Kurz überlegte sie, ob die beiden ihr eventuell irgendwelche Scherzartikel schicken würden und betrachtete misstrauisch das Päckchen. Nicht, dass es ihr Ruß ins Gesicht pusten würde, oder so. Sie überlegte kurz und rief dann „Twinkle!" Es knallte leise und eine kleine Hauselfe stand vor ihr und verbeugte sich tief. „Was kann Twinkle für die junge Miss tun?" fragte sie mit Piepsstimme und Avessa deutete auf das Päckchen.
„Öffne das bitte für mich", sagte sie und die Hauselfe nickte und öffnete vorsichtig das kleine Paket. Es explodierte nicht und tat auch sonst nichts Ungewöhnliches. Die Hauselfe reichte es ihr mit einem Lächeln. „Gibt es noch etwas, Miss?" Sie strahlte und Avessa wedelte mit der Hand. „Danke, du kannst gehen."
Es knallte wieder und Avessa war wieder allein. Mit ein wenig flatterndem Herzen sah sie in das Paket und wusste gar nicht, warum sie derart nervös war. Etwas verärgert über sich selbst machte sie ein wenig ruppig den Rest des Pakets auf und nahm das Pergament, welches sie darin sah. Sie lächelte sacht und begann zu lesen.
„Liebe Avessa,
wir hoffen, du hast ein so schönes Weihnachtsfest wie es eben geht. Eigentlich hatten wir vor, dir irgendwelche Scherzartikel zu schicken, damit du die frostige Gesellschaft, in der du dich befindest, ein wenig auflockern kannst..."
Sie zog streng eine Augenbraue hoch. Hatte sie es doch gewusst.
„...aber dann wurde uns klar, dass das eher zu Verwirrungen für dich führen könnte und so haben wir einfach etwas eingepackt, was dich ganz persönlich aufmuntern und an uns erinnern soll.
Komm bald wieder, so ganz ohne Schlange ist es langweilig hier.
Gred und Feorge"
Sie merkte, dass sie ein wenig debil grinste und brachte ihre Gesichtszüge unter Kontrolle, bevor sie erneut in das Paket sah. Unter einem dünnen rotgoldenen Stoff fand sie einen kleinen Bilderrahmen in dem ein Foto von ihr und den Zwillingen steckte. Sie machte große Augen, war ihr nicht bewusst gewesen, dass sie drei fotografiert worden waren.

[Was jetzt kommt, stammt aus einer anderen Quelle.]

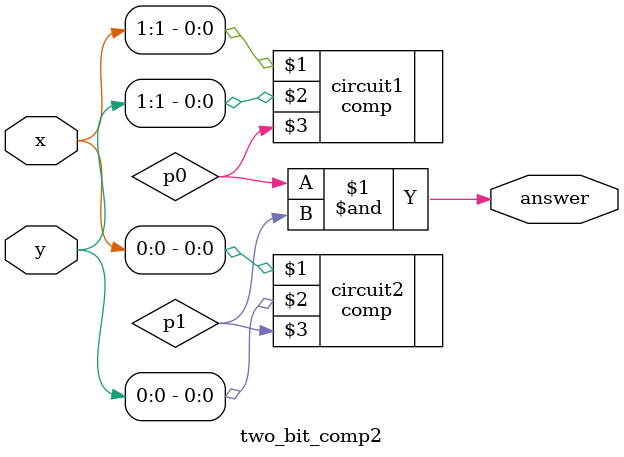
<source format=v>
module two_bit_comp2
(
    input wire [1:0] x, y,
    output wire answer
);

wire p0, p1;

comp circuit1 (x[1], y[1], p0);
comp circuit2 (x[0], y[0], p1);

assign answer = p0 & p1;


endmodule
</source>
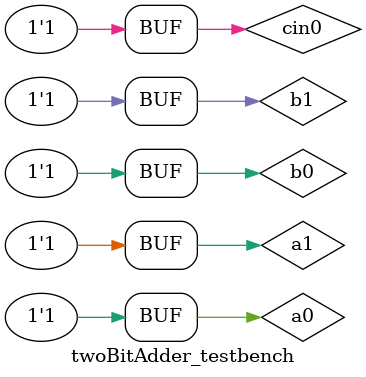
<source format=sv>
`timescale 1ns / 1ps


module twoBitAdder_testbench();
 logic a0, b0, a1, b1, cin0;
 logic s0, s1, cout1;

 // instantiate device under test
 twoBitAdder dut( a0, b0, a1, b1, cin0, s0, s1, cout1);

 // apply inputs one at a time
 initial begin
 a1 = 0; a0 = 0; b1 = 0; b0 = 0; cin0 = 0; #10;
 cin0 = 1; #10;
 cin0 = 0; b0 = 1; #10;
 b0 = 0; a0 = 1; #10;
 a0 = 0; b0 = 1; cin0 = 1; #10;
 b0 = 0; a0 = 1; #10;
 b0 = 1; cin0 = 0; #10;
 cin0 = 1; #10;
 a0 = 0; b1 = 1; b0 = 0; cin0 = 0; #10;
 cin0 = 1; #10;
 b0 = 1; cin0 = 0; #10;
 a0 = 1; b0 = 0; #10;
 a0 = 0; b0 = 1; cin0 = 1; #10; 
 a0 = 1; b0 = 0; #10;
 b0 = 1; cin0 = 0; #10;
 cin0 = 1; #10;
 a1 = 1; a0 = 0; b1 = 0; b0 = 0; cin0 = 0; #10;
 cin0 = 1; #10;
 b0 = 1; cin0 = 0; #10;
 a0 = 1; b0 = 0; #10;
 a0 = 0; b0 = 1; cin0 = 1; #10;
 a0 = 1; b0 = 0; #10;
 b0 = 1; cin0 = 0; #10;
 cin0 = 1; #10;
 a0 = 0; b1 = 1; b0 = 0; cin0 = 0; #10;
 cin0 = 1; #10;
 b0 = 1; cin0 = 0; #10;
 a0 = 1; b0 = 0; #10;
 a0 = 0; b0 = 1; cin0 = 1; #10;
 a0 = 1; b0 = 0; #10;
 b0 = 1; cin0 = 0 ; #10;
 cin0 = 1; #10;
 end
endmodule

</source>
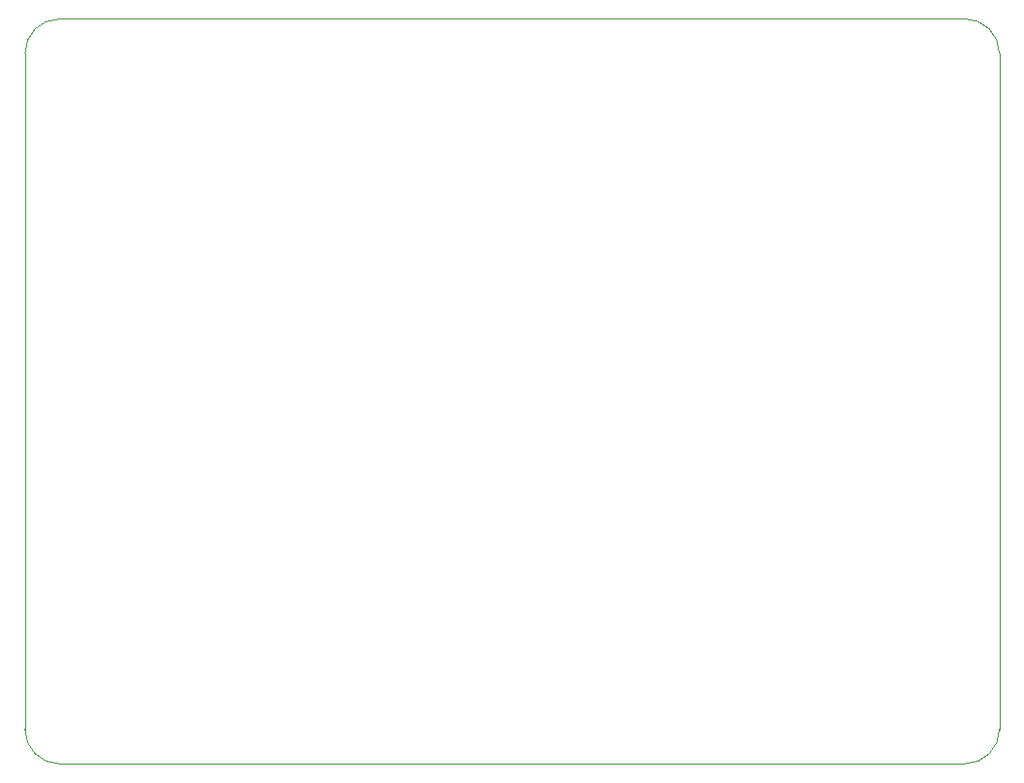
<source format=gbr>
%TF.GenerationSoftware,KiCad,Pcbnew,7.0.1*%
%TF.CreationDate,2023-07-17T00:50:59+01:00*%
%TF.ProjectId,Power Board,506f7765-7220-4426-9f61-72642e6b6963,rev?*%
%TF.SameCoordinates,Original*%
%TF.FileFunction,Profile,NP*%
%FSLAX46Y46*%
G04 Gerber Fmt 4.6, Leading zero omitted, Abs format (unit mm)*
G04 Created by KiCad (PCBNEW 7.0.1) date 2023-07-17 00:50:59*
%MOMM*%
%LPD*%
G01*
G04 APERTURE LIST*
%TA.AperFunction,Profile*%
%ADD10C,0.100000*%
%TD*%
G04 APERTURE END LIST*
D10*
X112500000Y-132500000D02*
X191500000Y-132500000D01*
X112500000Y-67500000D02*
G75*
G03*
X109500000Y-70500000I0J-3000000D01*
G01*
X109500000Y-70500000D02*
X109500000Y-129500000D01*
X109500000Y-129500000D02*
G75*
G03*
X112500000Y-132500000I3000000J0D01*
G01*
X191500000Y-132500000D02*
G75*
G03*
X194500000Y-129500000I0J3000000D01*
G01*
X194500000Y-70500000D02*
G75*
G03*
X191500000Y-67500000I-3000000J0D01*
G01*
X194500000Y-129500000D02*
X194500000Y-70500000D01*
X191500000Y-67500000D02*
X112500000Y-67500000D01*
M02*

</source>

Es war offensichtlich in Hogsmeade aufgenommen worden, am letzten Wochenende vor den Weihnachtsferien und sie standen auf dem Hügel vor der Heulenden Hütte und lachten. Das Bild strahlte soviel Freude und Verbundenheit aus, dass Avessa spürte, wie sich ein Kloß in ihrem Hals bildete und ihr Magen stärker zu ziehen begann.
Sie atmete tief durch und blinzelte, als ihr Blick etwas verschwamm und lächelte dann versonnen, bevor sie das Bild schnell in das Paket zurücklegte. Himmel, warum schafften es die beiden immer wieder, dass sie die Kontrolle über ihre Emotionen verlor? Das war doch nicht sie! Ärgerlich legte sie ihre eiskalten Finger an ihre warmen Wangen und schloss kurz die Augen, auch diese ein wenig kühlend.
Dann straffte sie sich und lächelte erneut auf das Bild und zusammen mit dem Buch von Hermine sowie beiden Briefen legte sie es sorgsam in die Schublade von ihrem Nachttisch, bevor sie über ihre Kleidung strich und gemessenen Schrittes das Zimmer verließ und die Treppe zum Esszimmer hinabging, das familiäre Frühstück nicht zu verpassen.